Norman Bel Geddes (1893-1958) was an American Art Deco theatre and industrial designer. Although born into a wealthy family in Michigan, his father lost his fortune in the stock market, and then his life in alcoholism a few years later. Though he now grew up poor, his mother was highly cultured and exposed her son to the arts. Expelled from school in the ninth grade, he was able to get into the Cleveland Institute of Art. Geddes initially entered the field of theatre set design, where he developed innovate techniques in lighting, but later turned to the industrial arts.
Manhattan Cocktail Set (1937). His style reflected norms of Art Deco: precise, symmetrical, machine-made lines formed in the quintessential Art Deco medium: stainless steel.
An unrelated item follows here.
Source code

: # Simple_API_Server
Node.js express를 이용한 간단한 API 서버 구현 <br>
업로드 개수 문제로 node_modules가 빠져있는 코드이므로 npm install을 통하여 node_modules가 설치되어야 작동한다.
Geddes was among the first designers to apply the principles of aerodynamics to products, such as this fanciful 1934 car, which never reached mass production.
Geddes is most famous for his creation of Futurama, the pavilion of General Motors at the 1939 World's Fair. This elaborate complex of displays showed Geddes' vision of an industrialized future of peace, prosperity, and flying cars. This is a picture of his scale model city, featuring new transportation flow concepts which would allow for faster, safer traffic of people and products.
The television show Futurama was named in honor of this highly optimistic vision of the future.